Dendritic cells (DCs) are highly specialized antigen-presenting cells endowed with the unique ability to not only present exogenous
antigens upon exposure to MHC II, but also to cross-present these upon exposure to MHC I. This property was exploited to generate the
tumor-specific CD8 cytotoxic lymphocyte (CTL) response in DCs-based
cancer vaccine protocols. In this context, the source of
tumor antigens remains a critical challenge. A crude
tumor in the context of danger signals is believed to represent an efficient source of
tumor antigens (TAs) for DCs loading. In our previous work, increased DCs cross-presentation of
antigens from necrotic gastric
carcinoma cells paralleled up-regulation of the
heat shock protein hsp70. We studied the expression of hsp70 on primary colon
carcinoma cells and its relevance in the cross-priming of anti-
tumor CTL by
tumor-loaded DCs. Hsp70 was expressed on all three of the
tumors studied, but was never detected in the peritumoral normal mucosa (NM). The uptake of the
tumor induced a trend towards down-modulation of the monocyte-specific marker CD14, but had no effect on the
chemokine receptors CCR4 and CCR7. The IFN-gamma
enzyme-linked immunospot assay (ELIspot) showed cross-priming of CTL by
tumor-loaded but not NM-loaded DCs in four of the six cases studied. The CTL response generated in DC+tumor cultures was directed towards the
tumor, but not towards NM, and it was characterized by refractoriness to polyclonal (Ca
ionophores, PKC activators) stimuli. Of the three CTL-generating
tumors, only one expressed hsp70. This data indicates a
tumor-specific expression of hsp70, but does not support its relevance in the DC cross-presentation of TAs.

-- TASK REQUIREMENTS --
According to the passage on dendritic cells and hsp70, why could dendritic cells be used to generate a tumor-specific CD8 cytotoxic lymphocyte response in cancer vaccine protocols? Answer in one to three sentences. The records have no connection to the text on dendritic cells and hsp70.

Data excerpts
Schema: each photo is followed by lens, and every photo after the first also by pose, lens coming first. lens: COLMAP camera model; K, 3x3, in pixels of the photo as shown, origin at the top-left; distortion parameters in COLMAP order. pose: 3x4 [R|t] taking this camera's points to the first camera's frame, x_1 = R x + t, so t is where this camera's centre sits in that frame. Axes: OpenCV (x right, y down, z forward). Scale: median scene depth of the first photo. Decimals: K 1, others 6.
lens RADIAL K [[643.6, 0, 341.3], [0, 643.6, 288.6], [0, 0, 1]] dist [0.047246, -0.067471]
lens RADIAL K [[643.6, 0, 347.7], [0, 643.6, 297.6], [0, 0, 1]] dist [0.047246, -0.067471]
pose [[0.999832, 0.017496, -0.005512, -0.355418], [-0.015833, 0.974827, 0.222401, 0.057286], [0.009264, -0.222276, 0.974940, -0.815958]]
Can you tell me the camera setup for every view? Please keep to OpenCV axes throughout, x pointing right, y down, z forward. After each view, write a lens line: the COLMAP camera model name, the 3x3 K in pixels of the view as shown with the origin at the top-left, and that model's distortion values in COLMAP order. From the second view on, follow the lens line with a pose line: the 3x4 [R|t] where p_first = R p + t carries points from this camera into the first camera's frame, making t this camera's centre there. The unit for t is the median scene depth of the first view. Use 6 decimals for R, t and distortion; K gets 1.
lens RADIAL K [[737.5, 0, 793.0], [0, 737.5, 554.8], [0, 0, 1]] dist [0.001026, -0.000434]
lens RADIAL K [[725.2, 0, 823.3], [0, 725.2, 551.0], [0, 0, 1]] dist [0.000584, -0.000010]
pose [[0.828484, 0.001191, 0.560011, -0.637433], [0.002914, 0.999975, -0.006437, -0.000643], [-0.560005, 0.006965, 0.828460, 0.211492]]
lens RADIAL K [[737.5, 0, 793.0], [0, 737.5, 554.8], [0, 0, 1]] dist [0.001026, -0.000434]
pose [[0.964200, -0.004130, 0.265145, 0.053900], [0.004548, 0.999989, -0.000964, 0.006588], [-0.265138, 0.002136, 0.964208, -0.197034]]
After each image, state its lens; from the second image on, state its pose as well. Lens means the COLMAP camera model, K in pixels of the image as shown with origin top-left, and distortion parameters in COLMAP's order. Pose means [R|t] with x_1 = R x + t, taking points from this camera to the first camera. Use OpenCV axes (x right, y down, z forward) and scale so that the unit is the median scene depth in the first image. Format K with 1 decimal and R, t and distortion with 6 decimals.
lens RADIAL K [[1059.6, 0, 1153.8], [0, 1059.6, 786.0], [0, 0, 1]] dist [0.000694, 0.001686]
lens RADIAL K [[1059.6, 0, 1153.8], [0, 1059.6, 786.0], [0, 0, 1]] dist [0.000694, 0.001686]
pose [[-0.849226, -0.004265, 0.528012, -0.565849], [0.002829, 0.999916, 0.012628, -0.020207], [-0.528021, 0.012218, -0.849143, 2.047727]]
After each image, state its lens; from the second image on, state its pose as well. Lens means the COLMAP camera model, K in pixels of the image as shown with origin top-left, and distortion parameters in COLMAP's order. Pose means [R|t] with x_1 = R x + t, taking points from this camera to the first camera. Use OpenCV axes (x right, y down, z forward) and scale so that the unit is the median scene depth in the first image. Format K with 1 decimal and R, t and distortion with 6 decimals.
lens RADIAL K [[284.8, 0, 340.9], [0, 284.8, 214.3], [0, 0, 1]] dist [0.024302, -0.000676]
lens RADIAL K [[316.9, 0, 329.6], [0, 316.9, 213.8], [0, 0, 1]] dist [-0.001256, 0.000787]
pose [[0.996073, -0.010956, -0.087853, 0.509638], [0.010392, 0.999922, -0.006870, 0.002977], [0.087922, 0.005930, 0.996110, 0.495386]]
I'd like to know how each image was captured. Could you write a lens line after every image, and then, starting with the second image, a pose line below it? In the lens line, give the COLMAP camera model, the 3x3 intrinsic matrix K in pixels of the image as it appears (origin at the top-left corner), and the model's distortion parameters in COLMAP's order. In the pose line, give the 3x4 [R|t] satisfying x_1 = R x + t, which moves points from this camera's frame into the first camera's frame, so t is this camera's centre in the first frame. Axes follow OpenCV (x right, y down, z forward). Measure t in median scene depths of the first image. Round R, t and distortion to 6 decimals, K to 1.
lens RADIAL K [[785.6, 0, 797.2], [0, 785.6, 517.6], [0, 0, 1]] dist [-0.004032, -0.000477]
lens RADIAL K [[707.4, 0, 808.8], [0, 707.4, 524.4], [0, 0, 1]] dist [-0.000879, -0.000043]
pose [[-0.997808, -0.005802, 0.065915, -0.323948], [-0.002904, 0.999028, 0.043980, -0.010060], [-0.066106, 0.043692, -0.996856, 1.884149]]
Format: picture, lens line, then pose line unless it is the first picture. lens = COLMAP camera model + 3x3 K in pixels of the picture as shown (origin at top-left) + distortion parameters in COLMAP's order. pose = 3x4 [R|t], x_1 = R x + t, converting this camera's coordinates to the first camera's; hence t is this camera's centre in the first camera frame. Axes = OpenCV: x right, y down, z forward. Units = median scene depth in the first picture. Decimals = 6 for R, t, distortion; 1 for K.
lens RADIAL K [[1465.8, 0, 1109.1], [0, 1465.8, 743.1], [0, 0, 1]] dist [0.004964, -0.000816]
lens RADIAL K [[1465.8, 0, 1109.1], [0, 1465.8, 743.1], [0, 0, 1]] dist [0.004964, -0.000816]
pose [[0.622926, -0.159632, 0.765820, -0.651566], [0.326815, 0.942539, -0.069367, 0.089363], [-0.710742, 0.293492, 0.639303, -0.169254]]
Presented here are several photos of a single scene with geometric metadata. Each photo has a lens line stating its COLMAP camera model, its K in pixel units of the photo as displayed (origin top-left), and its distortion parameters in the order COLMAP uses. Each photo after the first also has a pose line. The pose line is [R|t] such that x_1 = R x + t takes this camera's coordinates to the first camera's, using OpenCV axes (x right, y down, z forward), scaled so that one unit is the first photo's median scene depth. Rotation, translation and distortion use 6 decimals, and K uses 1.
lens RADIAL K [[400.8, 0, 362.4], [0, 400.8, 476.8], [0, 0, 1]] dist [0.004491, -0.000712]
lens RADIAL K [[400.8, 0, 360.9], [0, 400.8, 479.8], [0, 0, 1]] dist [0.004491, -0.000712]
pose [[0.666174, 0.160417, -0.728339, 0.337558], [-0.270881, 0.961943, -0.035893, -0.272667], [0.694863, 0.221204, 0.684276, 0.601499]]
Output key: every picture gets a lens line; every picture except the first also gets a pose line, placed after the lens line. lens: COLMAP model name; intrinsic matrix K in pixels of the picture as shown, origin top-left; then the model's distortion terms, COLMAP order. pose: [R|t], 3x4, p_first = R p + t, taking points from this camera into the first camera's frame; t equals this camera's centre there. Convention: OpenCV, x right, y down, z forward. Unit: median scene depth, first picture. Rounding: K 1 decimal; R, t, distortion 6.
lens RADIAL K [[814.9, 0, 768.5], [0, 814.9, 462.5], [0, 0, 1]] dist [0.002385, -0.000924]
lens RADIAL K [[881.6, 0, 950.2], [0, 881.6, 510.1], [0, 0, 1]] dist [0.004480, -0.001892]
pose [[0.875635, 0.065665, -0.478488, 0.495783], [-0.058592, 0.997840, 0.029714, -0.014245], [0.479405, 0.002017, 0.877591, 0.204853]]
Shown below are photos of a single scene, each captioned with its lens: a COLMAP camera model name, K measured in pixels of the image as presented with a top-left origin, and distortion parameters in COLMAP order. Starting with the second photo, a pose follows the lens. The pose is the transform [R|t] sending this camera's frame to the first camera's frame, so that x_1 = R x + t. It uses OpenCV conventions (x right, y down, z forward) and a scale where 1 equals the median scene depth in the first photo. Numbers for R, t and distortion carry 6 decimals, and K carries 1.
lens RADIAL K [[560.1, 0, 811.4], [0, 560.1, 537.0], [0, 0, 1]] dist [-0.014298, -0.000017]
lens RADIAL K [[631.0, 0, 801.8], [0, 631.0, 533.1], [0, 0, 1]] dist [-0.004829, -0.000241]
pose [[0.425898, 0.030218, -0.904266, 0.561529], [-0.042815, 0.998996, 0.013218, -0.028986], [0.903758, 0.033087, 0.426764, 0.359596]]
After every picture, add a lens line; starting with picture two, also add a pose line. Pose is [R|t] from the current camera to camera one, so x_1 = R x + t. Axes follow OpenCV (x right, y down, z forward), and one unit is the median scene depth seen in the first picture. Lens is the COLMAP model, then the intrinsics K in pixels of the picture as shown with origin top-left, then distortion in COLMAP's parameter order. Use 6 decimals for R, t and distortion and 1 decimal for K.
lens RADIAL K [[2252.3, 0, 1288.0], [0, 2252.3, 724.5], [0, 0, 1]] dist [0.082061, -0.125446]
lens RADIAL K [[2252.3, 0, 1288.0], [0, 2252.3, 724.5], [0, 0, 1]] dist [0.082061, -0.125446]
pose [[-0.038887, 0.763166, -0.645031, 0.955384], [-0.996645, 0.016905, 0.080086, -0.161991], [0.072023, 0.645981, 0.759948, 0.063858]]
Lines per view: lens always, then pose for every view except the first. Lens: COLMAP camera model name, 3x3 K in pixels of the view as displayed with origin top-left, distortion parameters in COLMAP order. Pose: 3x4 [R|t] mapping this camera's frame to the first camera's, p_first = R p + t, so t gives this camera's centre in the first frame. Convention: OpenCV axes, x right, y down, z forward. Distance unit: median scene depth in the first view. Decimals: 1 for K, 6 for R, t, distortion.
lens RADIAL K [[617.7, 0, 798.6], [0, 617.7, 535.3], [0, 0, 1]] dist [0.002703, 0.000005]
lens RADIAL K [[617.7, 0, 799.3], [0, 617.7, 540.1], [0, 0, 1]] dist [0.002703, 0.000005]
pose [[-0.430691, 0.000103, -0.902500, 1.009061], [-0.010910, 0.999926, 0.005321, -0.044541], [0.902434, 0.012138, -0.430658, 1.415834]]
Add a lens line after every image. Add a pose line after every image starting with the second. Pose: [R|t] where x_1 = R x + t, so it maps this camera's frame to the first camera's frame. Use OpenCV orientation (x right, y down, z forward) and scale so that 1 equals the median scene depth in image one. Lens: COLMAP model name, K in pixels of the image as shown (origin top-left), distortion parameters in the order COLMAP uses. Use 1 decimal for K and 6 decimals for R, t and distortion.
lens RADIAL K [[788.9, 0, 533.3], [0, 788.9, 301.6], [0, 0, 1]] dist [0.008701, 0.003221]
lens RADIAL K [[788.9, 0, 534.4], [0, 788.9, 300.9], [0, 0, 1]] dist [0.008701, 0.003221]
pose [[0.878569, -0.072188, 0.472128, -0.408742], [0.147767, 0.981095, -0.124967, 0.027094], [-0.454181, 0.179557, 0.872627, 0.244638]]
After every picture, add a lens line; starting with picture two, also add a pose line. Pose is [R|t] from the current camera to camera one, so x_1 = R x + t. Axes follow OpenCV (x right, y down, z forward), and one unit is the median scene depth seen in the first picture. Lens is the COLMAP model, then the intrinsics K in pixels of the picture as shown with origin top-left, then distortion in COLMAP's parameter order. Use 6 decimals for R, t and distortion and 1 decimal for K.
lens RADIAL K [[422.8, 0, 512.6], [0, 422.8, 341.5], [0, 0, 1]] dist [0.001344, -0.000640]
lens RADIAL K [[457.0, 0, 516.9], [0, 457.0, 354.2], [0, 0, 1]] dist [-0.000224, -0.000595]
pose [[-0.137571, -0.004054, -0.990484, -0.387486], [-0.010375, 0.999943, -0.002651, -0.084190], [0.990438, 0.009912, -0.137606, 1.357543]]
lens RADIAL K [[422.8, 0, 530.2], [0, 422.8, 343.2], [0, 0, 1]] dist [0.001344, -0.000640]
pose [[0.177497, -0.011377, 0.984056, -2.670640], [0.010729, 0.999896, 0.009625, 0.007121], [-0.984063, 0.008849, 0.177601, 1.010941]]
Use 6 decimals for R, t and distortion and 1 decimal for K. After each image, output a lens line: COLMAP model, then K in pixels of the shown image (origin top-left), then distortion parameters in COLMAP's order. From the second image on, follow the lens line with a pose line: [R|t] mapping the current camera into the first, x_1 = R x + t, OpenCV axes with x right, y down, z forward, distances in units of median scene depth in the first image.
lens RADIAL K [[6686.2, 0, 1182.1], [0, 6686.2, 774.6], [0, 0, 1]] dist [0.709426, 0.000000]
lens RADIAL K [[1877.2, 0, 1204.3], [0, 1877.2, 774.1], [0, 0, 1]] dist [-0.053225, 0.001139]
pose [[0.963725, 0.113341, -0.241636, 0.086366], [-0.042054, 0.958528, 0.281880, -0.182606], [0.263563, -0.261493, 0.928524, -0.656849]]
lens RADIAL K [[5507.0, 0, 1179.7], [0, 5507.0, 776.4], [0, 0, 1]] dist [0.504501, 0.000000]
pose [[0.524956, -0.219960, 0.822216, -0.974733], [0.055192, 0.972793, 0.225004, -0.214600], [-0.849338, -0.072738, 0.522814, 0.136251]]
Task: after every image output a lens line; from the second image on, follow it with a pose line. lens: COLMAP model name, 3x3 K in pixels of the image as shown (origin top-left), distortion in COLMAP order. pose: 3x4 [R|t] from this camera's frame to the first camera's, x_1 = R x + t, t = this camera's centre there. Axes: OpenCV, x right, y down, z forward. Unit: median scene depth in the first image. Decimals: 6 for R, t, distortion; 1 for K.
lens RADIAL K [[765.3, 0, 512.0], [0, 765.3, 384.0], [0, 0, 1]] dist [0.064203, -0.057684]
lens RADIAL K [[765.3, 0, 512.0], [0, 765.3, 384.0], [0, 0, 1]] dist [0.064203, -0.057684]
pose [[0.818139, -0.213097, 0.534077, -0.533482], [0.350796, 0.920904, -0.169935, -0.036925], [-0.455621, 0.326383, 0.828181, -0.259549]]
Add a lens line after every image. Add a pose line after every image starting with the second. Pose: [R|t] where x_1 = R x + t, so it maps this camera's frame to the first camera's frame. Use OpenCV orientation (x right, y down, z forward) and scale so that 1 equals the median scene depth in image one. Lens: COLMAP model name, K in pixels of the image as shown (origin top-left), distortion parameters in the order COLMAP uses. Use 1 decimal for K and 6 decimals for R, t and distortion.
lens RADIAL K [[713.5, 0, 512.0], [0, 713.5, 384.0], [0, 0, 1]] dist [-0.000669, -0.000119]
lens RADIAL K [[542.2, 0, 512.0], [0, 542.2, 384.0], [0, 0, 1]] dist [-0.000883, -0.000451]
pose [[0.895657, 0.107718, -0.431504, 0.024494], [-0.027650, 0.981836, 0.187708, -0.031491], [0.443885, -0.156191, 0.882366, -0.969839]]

-- WORKED SOLUTION --
Dendritic cells can present exogenous antigens via MHC II and can also cross-present them via MHC I. Cancer vaccine protocols exploited this cross-presentation ability to generate the tumor-specific CD8 cytotoxic lymphocyte response.